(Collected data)

══════

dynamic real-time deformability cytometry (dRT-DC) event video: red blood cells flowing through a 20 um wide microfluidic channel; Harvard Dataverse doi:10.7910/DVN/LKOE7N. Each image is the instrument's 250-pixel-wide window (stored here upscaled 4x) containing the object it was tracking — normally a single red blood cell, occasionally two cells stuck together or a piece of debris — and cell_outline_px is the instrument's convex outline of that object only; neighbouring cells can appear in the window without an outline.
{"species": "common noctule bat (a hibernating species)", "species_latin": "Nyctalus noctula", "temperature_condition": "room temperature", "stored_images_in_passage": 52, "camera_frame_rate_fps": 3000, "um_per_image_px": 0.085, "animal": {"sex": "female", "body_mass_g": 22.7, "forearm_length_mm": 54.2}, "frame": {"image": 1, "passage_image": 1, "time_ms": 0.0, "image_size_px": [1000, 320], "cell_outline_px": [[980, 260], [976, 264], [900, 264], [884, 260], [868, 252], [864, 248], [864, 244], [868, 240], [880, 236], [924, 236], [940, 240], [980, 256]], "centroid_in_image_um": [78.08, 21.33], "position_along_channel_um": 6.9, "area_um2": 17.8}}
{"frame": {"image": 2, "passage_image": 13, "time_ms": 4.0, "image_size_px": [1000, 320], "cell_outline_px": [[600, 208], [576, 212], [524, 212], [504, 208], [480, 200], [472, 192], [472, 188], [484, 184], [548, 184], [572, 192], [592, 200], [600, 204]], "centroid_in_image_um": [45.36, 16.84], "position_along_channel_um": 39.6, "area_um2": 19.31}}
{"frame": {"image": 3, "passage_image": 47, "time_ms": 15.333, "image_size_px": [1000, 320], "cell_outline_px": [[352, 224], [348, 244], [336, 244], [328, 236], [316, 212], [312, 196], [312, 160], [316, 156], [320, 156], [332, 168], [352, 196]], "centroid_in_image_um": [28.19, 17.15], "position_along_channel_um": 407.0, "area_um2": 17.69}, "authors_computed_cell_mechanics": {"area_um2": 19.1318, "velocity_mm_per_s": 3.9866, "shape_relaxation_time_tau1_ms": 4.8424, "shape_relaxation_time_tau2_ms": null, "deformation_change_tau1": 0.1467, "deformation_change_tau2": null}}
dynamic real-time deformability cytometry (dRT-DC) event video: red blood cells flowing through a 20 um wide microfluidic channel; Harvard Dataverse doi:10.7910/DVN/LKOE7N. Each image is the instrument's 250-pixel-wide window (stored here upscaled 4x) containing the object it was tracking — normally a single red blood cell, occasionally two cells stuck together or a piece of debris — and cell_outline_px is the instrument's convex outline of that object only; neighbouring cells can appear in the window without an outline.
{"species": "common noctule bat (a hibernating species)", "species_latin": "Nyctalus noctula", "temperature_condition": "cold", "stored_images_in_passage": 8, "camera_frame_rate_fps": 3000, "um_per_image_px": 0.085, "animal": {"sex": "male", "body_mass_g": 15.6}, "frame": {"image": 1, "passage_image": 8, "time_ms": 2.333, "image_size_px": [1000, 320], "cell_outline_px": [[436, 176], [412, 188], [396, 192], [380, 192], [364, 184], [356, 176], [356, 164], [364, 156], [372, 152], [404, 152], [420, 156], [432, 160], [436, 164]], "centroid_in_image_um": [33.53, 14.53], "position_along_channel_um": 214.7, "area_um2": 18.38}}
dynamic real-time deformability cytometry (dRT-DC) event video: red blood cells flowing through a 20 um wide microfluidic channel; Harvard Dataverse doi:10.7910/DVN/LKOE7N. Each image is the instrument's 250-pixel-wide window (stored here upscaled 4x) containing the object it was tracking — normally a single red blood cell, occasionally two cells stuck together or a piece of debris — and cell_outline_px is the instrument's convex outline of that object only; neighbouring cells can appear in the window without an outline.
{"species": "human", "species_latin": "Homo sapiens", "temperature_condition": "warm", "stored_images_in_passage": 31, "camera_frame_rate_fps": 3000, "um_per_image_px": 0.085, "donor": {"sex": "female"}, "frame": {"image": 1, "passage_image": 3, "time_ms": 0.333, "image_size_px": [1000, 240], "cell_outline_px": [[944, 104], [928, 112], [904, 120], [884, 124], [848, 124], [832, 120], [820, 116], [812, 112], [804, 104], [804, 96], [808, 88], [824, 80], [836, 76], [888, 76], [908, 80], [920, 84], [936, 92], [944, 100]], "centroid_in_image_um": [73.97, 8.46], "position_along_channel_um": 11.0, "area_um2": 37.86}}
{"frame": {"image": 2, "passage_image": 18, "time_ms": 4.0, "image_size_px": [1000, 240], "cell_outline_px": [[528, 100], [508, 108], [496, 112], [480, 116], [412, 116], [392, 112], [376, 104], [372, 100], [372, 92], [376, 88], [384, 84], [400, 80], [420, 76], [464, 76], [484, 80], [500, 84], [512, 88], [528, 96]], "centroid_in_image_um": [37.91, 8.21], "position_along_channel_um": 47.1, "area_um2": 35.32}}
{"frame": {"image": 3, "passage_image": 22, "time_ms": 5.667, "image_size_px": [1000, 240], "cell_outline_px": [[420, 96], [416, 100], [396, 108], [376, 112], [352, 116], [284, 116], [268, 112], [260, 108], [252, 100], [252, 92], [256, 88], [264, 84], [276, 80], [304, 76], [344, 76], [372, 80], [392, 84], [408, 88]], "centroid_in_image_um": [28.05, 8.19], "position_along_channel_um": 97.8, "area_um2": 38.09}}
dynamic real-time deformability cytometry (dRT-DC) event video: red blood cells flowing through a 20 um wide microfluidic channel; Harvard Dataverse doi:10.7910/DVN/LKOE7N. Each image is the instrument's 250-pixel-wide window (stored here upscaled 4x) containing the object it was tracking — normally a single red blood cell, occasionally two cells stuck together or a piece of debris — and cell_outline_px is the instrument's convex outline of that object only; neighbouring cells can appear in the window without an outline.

══════

Write the material out again in its entirety, exactly as shown.

#### Answer to the problem:
dynamic real-time deformability cytometry (dRT-DC) event video: red blood cells flowing through a 20 um wide microfluidic channel; Harvard Dataverse doi:10.7910/DVN/LKOE7N. Each image is the instrument's 250-pixel-wide window (stored here upscaled 4x) containing the object it was tracking — normally a single red blood cell, occasionally two cells stuck together or a piece of debris — and cell_outline_px is the instrument's convex outline of that object only; neighbouring cells can appear in the window without an outline.
{"species": "common noctule bat (a hibernating species)", "species_latin": "Nyctalus noctula", "temperature_condition": "room temperature", "stored_images_in_passage": 52, "camera_frame_rate_fps": 3000, "um_per_image_px": 0.085, "animal": {"sex": "female", "body_mass_g": 22.7, "forearm_length_mm": 54.2}, "frame": {"image": 1, "passage_image": 1, "time_ms": 0.0, "image_size_px": [1000, 320], "cell_outline_px": [[980, 260], [976, 264], [900, 264], [884, 260], [868, 252], [864, 248], [864, 244], [868, 240], [880, 236], [924, 236], [940, 240], [980, 256]], "centroid_in_image_um": [78.08, 21.33], "position_along_channel_um": 6.9, "area_um2": 17.8}}
{"frame": {"image": 2, "passage_image": 13, "time_ms": 4.0, "image_size_px": [1000, 320], "cell_outline_px": [[600, 208], [576, 212], [524, 212], [504, 208], [480, 200], [472, 192], [472, 188], [484, 184], [548, 184], [572, 192], [592, 200], [600, 204]], "centroid_in_image_um": [45.36, 16.84], "position_along_channel_um": 39.6, "area_um2": 19.31}}
{"frame": {"image": 3, "passage_image": 47, "time_ms": 15.333, "image_size_px": [1000, 320], "cell_outline_px": [[352, 224], [348, 244], [336, 244], [328, 236], [316, 212], [312, 196], [312, 160], [316, 156], [320, 156], [332, 168], [352, 196]], "centroid_in_image_um": [28.19, 17.15], "position_along_channel_um": 407.0, "area_um2": 17.69}, "authors_computed_cell_mechanics": {"area_um2": 19.1318, "velocity_mm_per_s": 3.9866, "shape_relaxation_time_tau1_ms": 4.8424, "shape_relaxation_time_tau2_ms": null, "deformation_change_tau1": 0.1467, "deformation_change_tau2": null}}
dynamic real-time deformability cytometry (dRT-DC) event video: red blood cells flowing through a 20 um wide microfluidic channel; Harvard Dataverse doi:10.7910/DVN/LKOE7N. Each image is the instrument's 250-pixel-wide window (stored here upscaled 4x) containing the object it was tracking — normally a single red blood cell, occasionally two cells stuck together or a piece of debris — and cell_outline_px is the instrument's convex outline of that object only; neighbouring cells can appear in the window without an outline.
{"species": "common noctule bat (a hibernating species)", "species_latin": "Nyctalus noctula", "temperature_condition": "cold", "stored_images_in_passage": 8, "camera_frame_rate_fps": 3000, "um_per_image_px": 0.085, "animal": {"sex": "male", "body_mass_g": 15.6}, "frame": {"image": 1, "passage_image": 8, "time_ms": 2.333, "image_size_px": [1000, 320], "cell_outline_px": [[436, 176], [412, 188], [396, 192], [380, 192], [364, 184], [356, 176], [356, 164], [364, 156], [372, 152], [404, 152], [420, 156], [432, 160], [436, 164]], "centroid_in_image_um": [33.53, 14.53], "position_along_channel_um": 214.7, "area_um2": 18.38}}
dynamic real-time deformability cytometry (dRT-DC) event video: red blood cells flowing through a 20 um wide microfluidic channel; Harvard Dataverse doi:10.7910/DVN/LKOE7N. Each image is the instrument's 250-pixel-wide window (stored here upscaled 4x) containing the object it was tracking — normally a single red blood cell, occasionally two cells stuck together or a piece of debris — and cell_outline_px is the instrument's convex outline of that object only; neighbouring cells can appear in the window without an outline.
{"species": "human", "species_latin": "Homo sapiens", "temperature_condition": "warm", "stored_images_in_passage": 31, "camera_frame_rate_fps": 3000, "um_per_image_px": 0.085, "donor": {"sex": "female"}, "frame": {"image": 1, "passage_image": 3, "time_ms": 0.333, "image_size_px": [1000, 240], "cell_outline_px": [[944, 104], [928, 112], [904, 120], [884, 124], [848, 124], [832, 120], [820, 116], [812, 112], [804, 104], [804, 96], [808, 88], [824, 80], [836, 76], [888, 76], [908, 80], [920, 84], [936, 92], [944, 100]], "centroid_in_image_um": [73.97, 8.46], "position_along_channel_um": 11.0, "area_um2": 37.86}}
{"frame": {"image": 2, "passage_image": 18, "time_ms": 4.0, "image_size_px": [1000, 240], "cell_outline_px": [[528, 100], [508, 108], [496, 112], [480, 116], [412, 116], [392, 112], [376, 104], [372, 100], [372, 92], [376, 88], [384, 84], [400, 80], [420, 76], [464, 76], [484, 80], [500, 84], [512, 88], [528, 96]], "centroid_in_image_um": [37.91, 8.21], "position_along_channel_um": 47.1, "area_um2": 35.32}}
{"frame": {"image": 3, "passage_image": 22, "time_ms": 5.667, "image_size_px": [1000, 240], "cell_outline_px": [[420, 96], [416, 100], [396, 108], [376, 112], [352, 116], [284, 116], [268, 112], [260, 108], [252, 100], [252, 92], [256, 88], [264, 84], [276, 80], [304, 76], [344, 76], [372, 80], [392, 84], [408, 88]], "centroid_in_image_um": [28.05, 8.19], "position_along_channel_um": 97.8, "area_um2": 38.09}}
dynamic real-time deformability cytometry (dRT-DC) event video: red blood cells flowing through a 20 um wide microfluidic channel; Harvard Dataverse doi:10.7910/DVN/LKOE7N. Each image is the instrument's 250-pixel-wide window (stored here upscaled 4x) containing the object it was tracking — normally a single red blood cell, occasionally two cells stuck together or a piece of debris — and cell_outline_px is the instrument's convex outline of that object only; neighbouring cells can appear in the window without an outline.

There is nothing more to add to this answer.